40. 前記ＨＢＶ感染を治療するための抗ウイルス化合物を前記対象に投与するステップをさらに含む、請求項３９に記載の方法。
41. 前記抗ウイルス化合物が、テノフォビル、ラミブジン、アデフォビル、テルビブジン、エンテカビル、及びこれらの組合せからなる群から選択される、請求項４０に記載の方法。
42. ＨＤＶ抗原に対する抗原特異的細胞性免疫応答を誘発する方法であって、
    請求項１〜３２のいずれか１項に記載の少なくとも１つの組成物を、対象に投与するステップを含む、方法。
43. 対象におけるＨＤＶ感染を予防する方法であって、
    請求項１〜３２のいずれか１項に記載の少なくとも１つの組成物を、ＨＤＶに感染していない対象に投与するステップを含む、方法。
44. 前記対象が、Ｂ型肝炎ウイルス（ＨＢＶ）に慢性感染している、請求項４３に記載の方法。
45. 前記ＨＢＶ感染を治療するための抗ウイルス化合物を前記対象に投与するステップをさらに含む、請求項４４に記載の方法。
46. 個体の集団をＨＤＶに対して免疫する方法であって、請求項１〜３２のいずれか１項に記載の少なくとも１つの組成物を、前記個体の集団に投与するステップを含む、方法。

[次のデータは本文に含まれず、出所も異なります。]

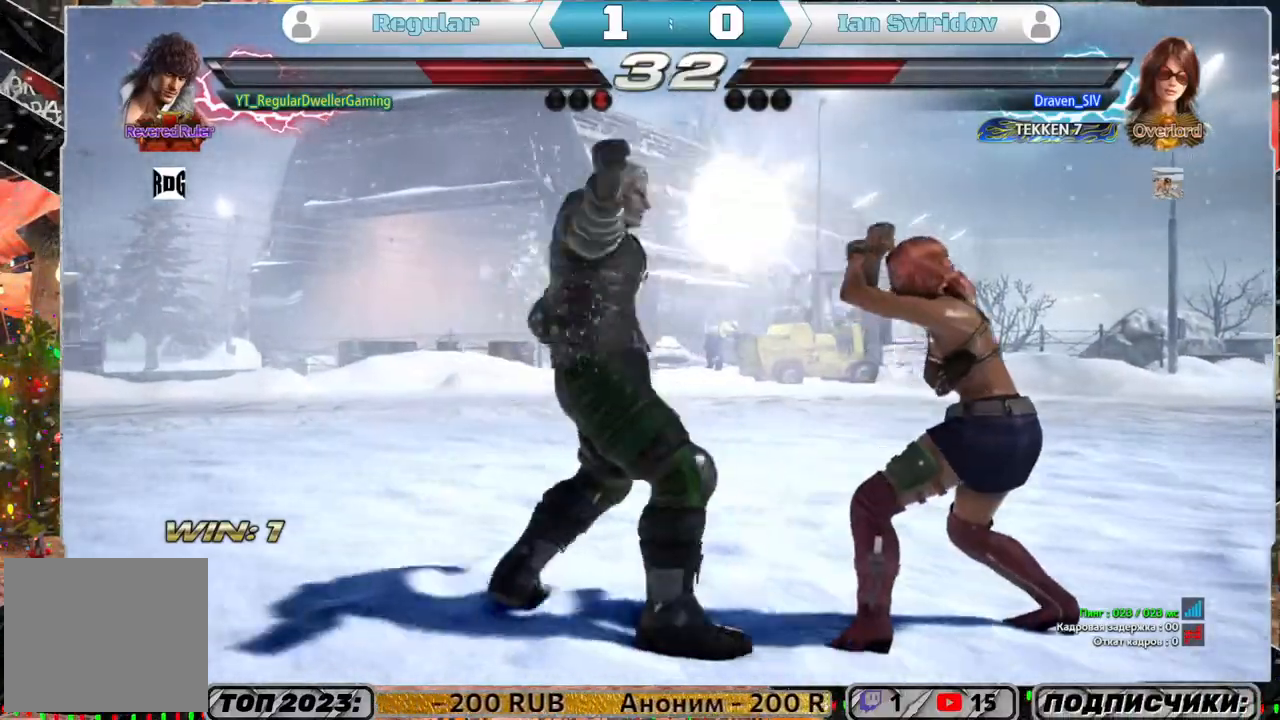
{"buttons": [], "left_stick": "center", "right_stick": "center", "events": [[50, "L1", "up"], [117, "L1", "down"], [150, "L1", "up"], [250, "L1", "down"], [317, "L1", "up"]]}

47. 前記個体の集団が、ＨＢＶに慢性感染している、請求項４６に記載の方法。
48. ＨＤＶ感染を治療する目的で使用するための、請求項１〜３２のいずれか１項に記載の組成物。
49. 対象におけるＨＤＶ感染を予防する目的で使用するための、請求項１〜３２のいずれか１項に記載の組成物。
50. 前記対象が、ＨＢＶに慢性感染している、請求項４９に記載の組成物。
51. ＨＤＶ感染を治療するための薬剤の製造における、請求項１〜３２のいずれか１項に記載の組成物の使用。
52. ＨＤＶ感染を予防するための薬剤の製造における、請求項１〜３２のいずれか１項に記載の組成物の使用。